Kitabı oku: «Петушков», sayfa 4
VII
Несколько дней протекло снова, по-видимому, довольно мирно. Но гроза приближалась. Петушков мучился, ревновал, не спускал глаз с Василисы, тревожно наблюдал за ней, надоедал ей страшно. Вот, однажды вечером, Василиса оделась тщательнее обыкновенного и, улучив удобное мгновенье, отправилась куда-то в гости. Наступила ночь: она не возвращалась. Петушков на заре пришел к себе на квартиру и в восьмом часу утра побежал в булочную… Василиса не приходила. С невыразимым замираньем сердца ожидал он ее до самого обеда… За стол сели без нее…
– Куда это она запропастилась? – равнодушно проговорила Прасковья Ивановна…
– Вы ее балуете, вы ее просто совершенно избалуете! – с отчаяньем повторял Петушков.
– И! батюшка! за девкой не усмотришь! – отвечала Прасковья Ивановна. – Бог с ней! Лишь бы свое дело делала… Отчего же человеку и не погулять…
Мороз подирал по коже Ивана Афанасьича. Наконец, к вечеру, явилась Василиса. Он только этого и ожидал. Торжественно поднялся Петушков с своего места, сложил руки, грозно нахмурил брови… Но Василиса смело взглянула ему в глаза, нагло засмеялась и, не давши ему выговорить слова, проворно вошла в свою комнату и заперлась. Иван Афанасьич раскрыт рот, с изумлением посмотрел на Прасковью Ивановну… Прасковья Ивановна опустила глаза. Иван Афанасьич постоял немного, ощупью сыскал фуражку, надел ее криво на голову и вышел, не закрывши рта.

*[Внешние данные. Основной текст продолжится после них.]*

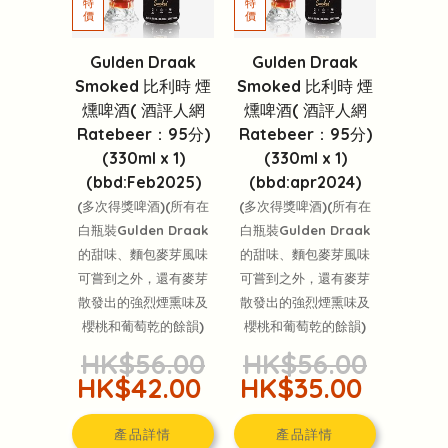
Gulden Draak
Gulden Draak
Smoked 比利時 煙
Smoked 比利時 煙
燻啤酒( 酒評人網
燻啤酒( 酒評人網
Ratebeer：95分)
Ratebeer：95分)
(330ml x 1)
(330ml x 1)
(bbd:Feb2025)
(bbd:apr2024)
(多次得獎啤酒)(所有在
(多次得獎啤酒)(所有在
白瓶裝Gulden Draak
白瓶裝Gulden Draak
的甜味、麵包麥芽風味
的甜味、麵包麥芽風味
可嘗到之外，還有麥芽
可嘗到之外，還有麥芽
散發出的強烈煙熏味及
散發出的強烈煙熏味及
櫻桃和葡萄乾的餘韻)
櫻桃和葡萄乾的餘韻)
HK$56.00
HK$56.00
HK$42.00
HK$35.00
產品詳情
產品詳情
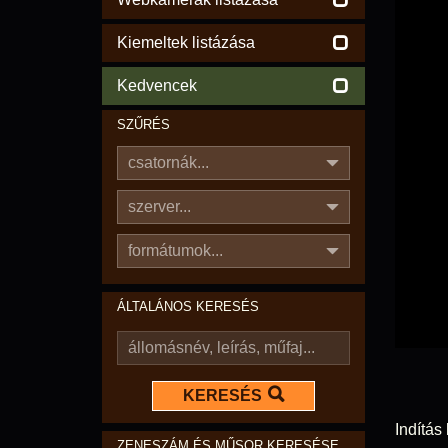
Kiemeltek listázása
Kedvencek
SZŰRÉS
csatornák...
szerver...
formátumok...
ÁLTALÁNOS KERESÉS
KERESÉS
Indítás 
ZENESZÁM ÉS MŰSOR KERESÉSE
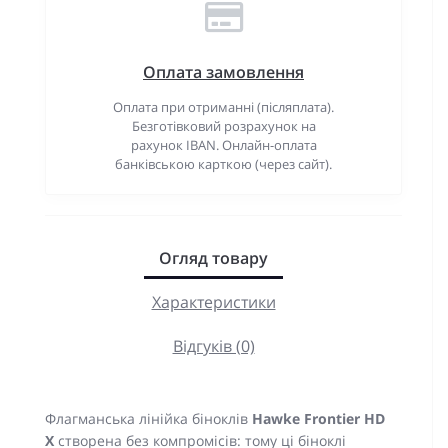
Оплата замовлення
Оплата при отриманні (післяплата).
Безготівковий розрахунок на
рахунок IBAN. Онлайн-оплата
банківською карткою (через сайт).
Огляд товару
Характеристики
Відгуків (0)
Флагманська лінійка біноклів
Hawke Frontier HD
X
створена без компромісів: тому ці біноклі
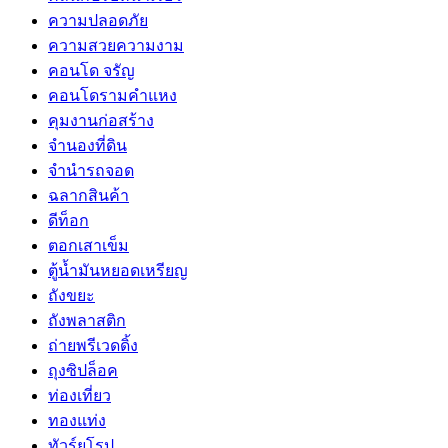
ความปลอดภัย
ความสวยความงาม
คอนโด จรัญ
คอนโดรามคำแหง
คุมงานก่อสร้าง
จำนองที่ดิน
จำนำรถจอด
ฉลากสินค้า
ดีท็อก
ตอกเสาเข็ม
ตู้น้ำมันหยอดเหรียญ
ถังขยะ
ถังพลาสติก
ถ่ายพรีเวดดิ้ง
ถุงซิปล็อค
ท่องเที่ยว
ทองแท่ง
ทัวร์ยุโรป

Он пришел домой, взял кожаную подушку и вместе с нею бросился на диван, лицом к стене. Онисим выглянул из передней, вошел в комнату, прислонился к двери, понюхал табаку, скрестил ноги.
– Аль нездоровы, Иван Афанасьич? – спросил он Петушкова.
Петушков не отвечал.
– За дохтуром сходить прикажете? – продолжал, погодя немного, Онисим.

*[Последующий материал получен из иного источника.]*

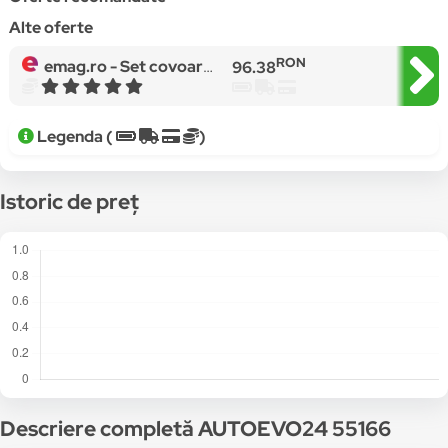
Alte oferte
RON
emag.ro -
Set covoare mocheta EVO MERCEDES ML-KLASSE II W164 2005-2011 EVO
96.38
Legenda (
)
Istoric de preț
Descriere completă AUTOEVO24 55166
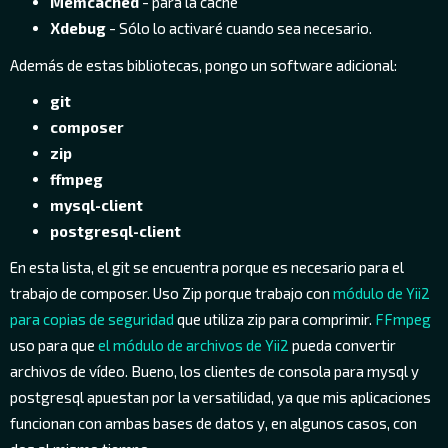
Memcached
- para la caché
Xdebug
- Sólo lo activaré cuando sea necesario.
Además de estas bibliotecas, pongo un software adicional:
git
composer
zip
ffmpeg
mysql-client
postgresql-client
En esta lista, el git se encuentra porque es necesario para el
trabajo de composer. Uso Zip porque trabajo con
módulo de Yii2
para copias de seguridad
que utiliza zip para comprimir.
FFmpeg
uso para que
el módulo de archivos de Yii2
pueda convertir
archivos de vídeo. Bueno, los clientes de consola para mysql y
postgresql apuestan por la versatilidad, ya que mis aplicaciones
funcionan con ambas bases de datos y, en algunos casos, con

– Я здоров… Ступай, – глухо проговорил Иван Афанасьич.
– Здоровы?… нет, вы нездоровы, Иван Афанасьич… Какое это здоровье?
Петушков помолчал.
– Вы посмотрите лучше на себя. Ведь вы так исхудали, что просто на себя не стали похожи. А всё из-за чего? Как подумаешь, так, ей-богу, ум за разум заходит. А еще благородные!
Онисим помолчал… Петушков не шевелился.
– Разве так благородные поступают? – Ну, пошалили бы… почему ж бы и не так… пошалили бы, да и за щеку. А то что? Вот уж точно можно сказать: полюбится сатана пуще ясного сокола.
Ивана Афанасьича только покоробило.
– Ну, право же так, Иван Афанасьич. Другой бы мне сказал про вас: вот что, вот что, вот какие дела… Я бы ему сказал: дурак ты, поди прочь, за кого ты меня принимаешь? Чтобы я этому поверил? Я и теперь сам вижу, да не верю. Ведь уж хуже этого быть ничего не может. Зелья, что ли, она какого дала вам? Ведь что в ней? Коли так рассудить, совершенные пустяки, просто плюнуть стоит. И говорить-то она порядочно не умеет… Ну, просто девка как девка! Еще хуже!
– Ступай, – простонал Иван Афанасьич в подушку.
– Нет, я не пойду, Иван Афанасьич. Кому ж говорить, коли не мне? Что в самом деле? Вот вы теперь сокрушаетесь… а из чего? Ну, из чего? помилуйте, скажите.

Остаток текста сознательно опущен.